I sometimes illustrate this with the example of my five daughters, who began their international study experiences at the age of 12.
Four wonderful things happened to them when they went abroad to learn.
First, their natural curiosity was stimulated. That simple question “Why?”—which we’re all born asking—was prompted by the exposure to new people, cultures and languages.
Second, their tolerance for diversity was strengthened. Having no choice but to face the unfamiliar, they learned to appreciate and respect change and people who were different from them in custom and belief.
Third, their judgment was improved. They became aware of the limitations of their knowledge, and thus grew hesitant to jump to conclusions. They grew in wisdom.
And fourth, something very human: they became more empathetic. Not only were they better able to feel the pain of another’s discomfort, but they also learned to place themselves in another person’s shoes.
Now, I know I’m probably demonstrating some bias here as a proud father, but the kinds of challenges and experiences one has while living and studying abroad can help people to develop these qualities of curiosity, tolerance, judgment and empathy.
For universities, the benefits of students spending some time abroad are significant. Apart from the learning students bring back with them, international study is a two-way street.
Currently, Canada is not a top-tier global destination for foreign students. More Canadian students abroad will help to raise our profile and build global networks, which can only help us attract more international students and talent in what is known as a virtuous circle.
Our country stands to gain from more Canadian students going abroad, as well as from more international students coming to Canada. A global outlook is essential for navigating the complexities of today’s world.
And if you’re an employer looking to hire, just imagine the benefits of having a bigger pool of globally aware, culturally fluent potential employees to choose from.

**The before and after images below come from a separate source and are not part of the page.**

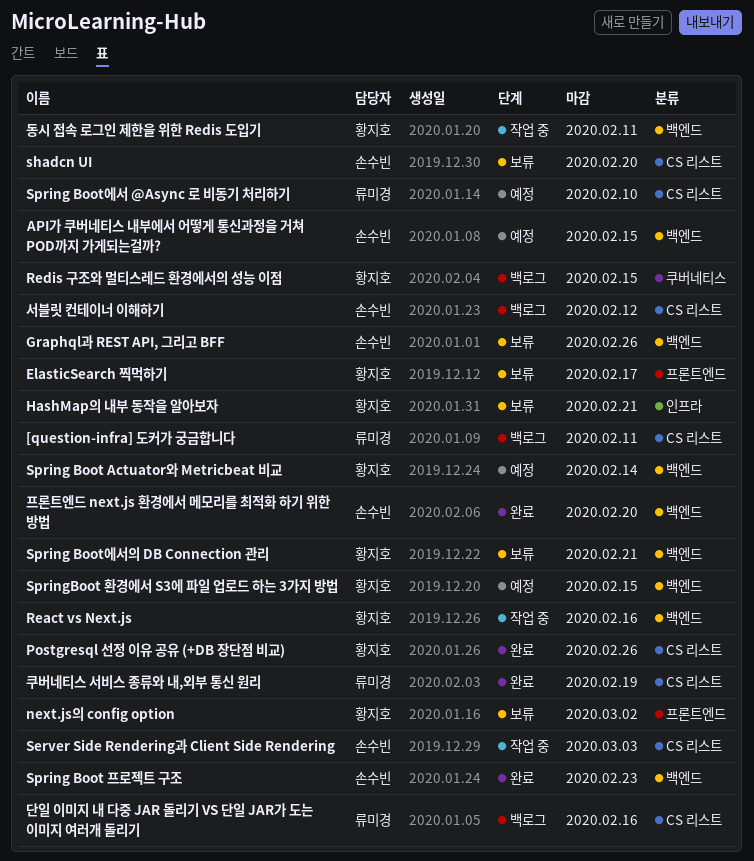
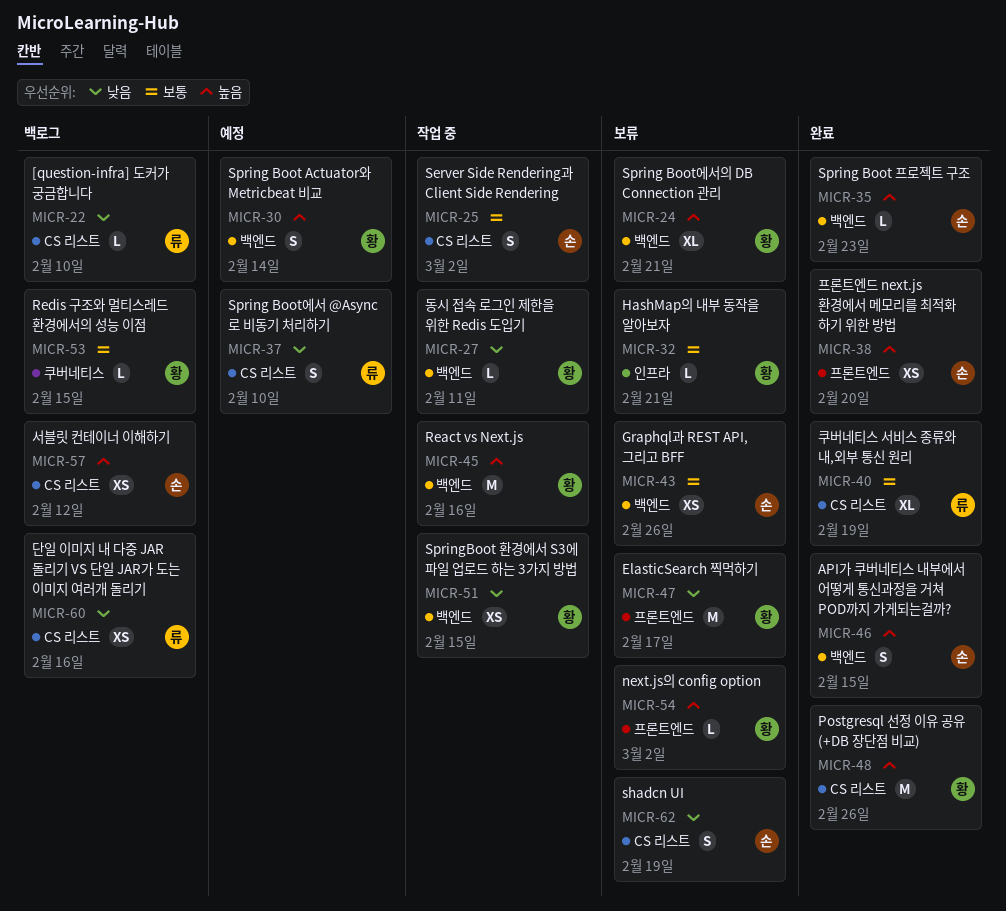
[question-infra] 도커가 궁금합니다, due: Feb 11 -> Feb 10
API가 쿠버네티스 내부에서 어떻게 통신과정을 거쳐 POD까지 가게되는걸까?, status: 예정 -> 완료
Server Side Rendering과 Client Side Rendering, due: Mar 3 -> Mar 2
shadcn UI, due: Feb 20 -> Feb 19
SpringBoot 환경에서 S3에 파일 업로드 하는 3가지 방법, status: 예정 -> 작업 중
프론트엔드 next.js 환경에서 메모리를 최적화 하기 위한 방법, label: 백엔드 -> 프론트엔드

Business leaders continuously highlight the importance of soft skills in the workplace: interpersonal skills, cross-cultural competency, adaptability, self-awareness, communication skills. These are precisely the skills one builds when studying and living abroad.
I also mentioned talent.
I believe one area of real promise for Canada lies in nurturing, attracting and retaining talented people—Canadian and non-Canadian alike. We can transform Canada into a global talent hub, and one way we do that is by positioning ourselves as a nation of globally minded learners.
Let me end on the theme of hope, and how learning beyond borders can also help us build a more caring, co-operative world. I know that CBIE is founded on a similar hope of strengthening international ties and friendship.
In fact, the roots of this organization pre-date its founding 50 years ago, when some inspired University of Toronto students, including Professor Thomas Symons and Dr. Alan Earp, established an organization under the banner “Friendly Relations with Overseas Students.”
Building international friendships is itself a compelling rationale for greater global engagement. And what better time to dedicate ourselves to this than on the eve of the 150th anniversary of Confederation, when we decided to come together as Canadians?
Let me close by thanking CBIE for supporting Canadian learning institutions that wish to become involved in this effort.
My message to all of you is: take advantage of the expertise in this room. By working together on this grand challenge, you can accomplish more than through individual efforts alone.
Lastly, my sincere thanks to all who make this happen: the volunteers, employees, board members and learning practitioners who have helped CBIE thrive for 50 years.
I wish you all an enlightening conference and conversation.